## HOW TO COMPLETE THIS TASK
Transcribe everything from the beginning of the entries down to the line containing "нова заповед", including that line, and change nothing.

*-*-*

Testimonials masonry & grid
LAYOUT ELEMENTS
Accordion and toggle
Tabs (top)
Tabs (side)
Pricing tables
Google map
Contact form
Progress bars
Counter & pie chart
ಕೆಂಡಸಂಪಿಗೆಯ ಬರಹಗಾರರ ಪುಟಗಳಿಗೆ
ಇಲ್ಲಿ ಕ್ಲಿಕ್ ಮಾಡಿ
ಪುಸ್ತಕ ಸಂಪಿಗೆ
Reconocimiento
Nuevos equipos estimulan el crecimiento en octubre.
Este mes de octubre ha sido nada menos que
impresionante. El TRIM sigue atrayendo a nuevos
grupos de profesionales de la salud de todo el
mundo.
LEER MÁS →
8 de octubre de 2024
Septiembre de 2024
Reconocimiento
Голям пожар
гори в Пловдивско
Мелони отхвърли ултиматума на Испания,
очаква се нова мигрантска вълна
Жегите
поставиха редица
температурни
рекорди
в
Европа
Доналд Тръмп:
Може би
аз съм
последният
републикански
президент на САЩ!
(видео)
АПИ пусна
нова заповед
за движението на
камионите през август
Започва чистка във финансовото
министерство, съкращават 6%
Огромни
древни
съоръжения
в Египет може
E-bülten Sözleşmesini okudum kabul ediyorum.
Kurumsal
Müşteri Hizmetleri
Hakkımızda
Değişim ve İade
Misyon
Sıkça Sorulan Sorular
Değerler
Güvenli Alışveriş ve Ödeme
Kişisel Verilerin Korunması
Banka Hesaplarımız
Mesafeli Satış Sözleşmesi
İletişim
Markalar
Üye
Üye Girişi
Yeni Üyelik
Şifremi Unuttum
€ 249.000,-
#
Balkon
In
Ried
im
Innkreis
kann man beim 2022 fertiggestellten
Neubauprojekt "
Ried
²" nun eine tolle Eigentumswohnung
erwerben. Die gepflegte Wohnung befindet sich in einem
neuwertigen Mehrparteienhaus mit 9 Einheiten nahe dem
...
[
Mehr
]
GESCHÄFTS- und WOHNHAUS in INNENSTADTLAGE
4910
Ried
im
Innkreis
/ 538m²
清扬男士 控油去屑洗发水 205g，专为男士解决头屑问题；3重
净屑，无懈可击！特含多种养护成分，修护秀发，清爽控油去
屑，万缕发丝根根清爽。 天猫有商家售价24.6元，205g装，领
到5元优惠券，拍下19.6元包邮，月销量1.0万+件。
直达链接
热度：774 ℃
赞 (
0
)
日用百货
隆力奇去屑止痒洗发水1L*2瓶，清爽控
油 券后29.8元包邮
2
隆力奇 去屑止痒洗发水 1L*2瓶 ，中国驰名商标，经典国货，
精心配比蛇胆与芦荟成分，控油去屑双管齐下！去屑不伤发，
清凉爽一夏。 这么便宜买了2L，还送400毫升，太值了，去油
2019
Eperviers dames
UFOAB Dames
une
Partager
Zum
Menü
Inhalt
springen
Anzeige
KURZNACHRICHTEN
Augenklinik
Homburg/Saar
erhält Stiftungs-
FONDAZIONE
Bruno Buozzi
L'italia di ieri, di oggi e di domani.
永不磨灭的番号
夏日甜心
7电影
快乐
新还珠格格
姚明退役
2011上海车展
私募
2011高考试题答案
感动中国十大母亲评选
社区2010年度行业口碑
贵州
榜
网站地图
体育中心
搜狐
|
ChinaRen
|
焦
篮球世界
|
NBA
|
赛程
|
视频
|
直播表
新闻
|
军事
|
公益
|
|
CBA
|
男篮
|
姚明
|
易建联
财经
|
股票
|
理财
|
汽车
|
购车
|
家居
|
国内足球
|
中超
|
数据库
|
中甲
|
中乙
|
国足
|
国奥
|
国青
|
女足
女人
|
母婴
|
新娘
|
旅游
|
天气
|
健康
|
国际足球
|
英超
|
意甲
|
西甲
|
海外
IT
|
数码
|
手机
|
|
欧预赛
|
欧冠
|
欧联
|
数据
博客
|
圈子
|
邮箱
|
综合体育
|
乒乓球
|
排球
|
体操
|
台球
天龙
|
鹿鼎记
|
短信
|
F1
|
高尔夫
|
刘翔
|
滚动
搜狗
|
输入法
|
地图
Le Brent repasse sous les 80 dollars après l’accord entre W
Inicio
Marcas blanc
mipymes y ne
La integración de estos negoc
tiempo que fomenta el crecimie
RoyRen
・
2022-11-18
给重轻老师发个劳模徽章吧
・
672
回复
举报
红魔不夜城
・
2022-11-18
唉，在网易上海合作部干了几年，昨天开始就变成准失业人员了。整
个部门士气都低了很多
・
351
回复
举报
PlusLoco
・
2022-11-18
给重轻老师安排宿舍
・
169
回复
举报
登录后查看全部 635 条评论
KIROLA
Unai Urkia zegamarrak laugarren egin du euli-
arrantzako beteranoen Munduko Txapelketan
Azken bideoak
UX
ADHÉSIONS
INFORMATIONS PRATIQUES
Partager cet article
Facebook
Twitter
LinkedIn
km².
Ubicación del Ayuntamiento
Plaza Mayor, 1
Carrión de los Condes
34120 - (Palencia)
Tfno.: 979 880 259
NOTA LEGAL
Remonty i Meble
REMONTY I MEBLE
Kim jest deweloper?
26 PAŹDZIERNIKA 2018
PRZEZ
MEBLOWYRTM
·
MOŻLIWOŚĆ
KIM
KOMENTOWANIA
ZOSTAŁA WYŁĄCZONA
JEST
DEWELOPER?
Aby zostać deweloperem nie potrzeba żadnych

*-*-*

## EXERCISE SOLUTION
Testimonials masonry & grid
LAYOUT ELEMENTS
Accordion and toggle
Tabs (top)
Tabs (side)
Pricing tables
Google map
Contact form
Progress bars
Counter & pie chart
ಕೆಂಡಸಂಪಿಗೆಯ ಬರಹಗಾರರ ಪುಟಗಳಿಗೆ
ಇಲ್ಲಿ ಕ್ಲಿಕ್ ಮಾಡಿ
ಪುಸ್ತಕ ಸಂಪಿಗೆ
Reconocimiento
Nuevos equipos estimulan el crecimiento en octubre.
Este mes de octubre ha sido nada menos que
impresionante. El TRIM sigue atrayendo a nuevos
grupos de profesionales de la salud de todo el
mundo.
LEER MÁS →
8 de octubre de 2024
Septiembre de 2024
Reconocimiento
Голям пожар
гори в Пловдивско
Мелони отхвърли ултиматума на Испания,
очаква се нова мигрантска вълна
Жегите
поставиха редица
температурни
рекорди
в
Европа
Доналд Тръмп:
Може би
аз съм
последният
републикански
президент на САЩ!
(видео)
АПИ пусна
нова заповед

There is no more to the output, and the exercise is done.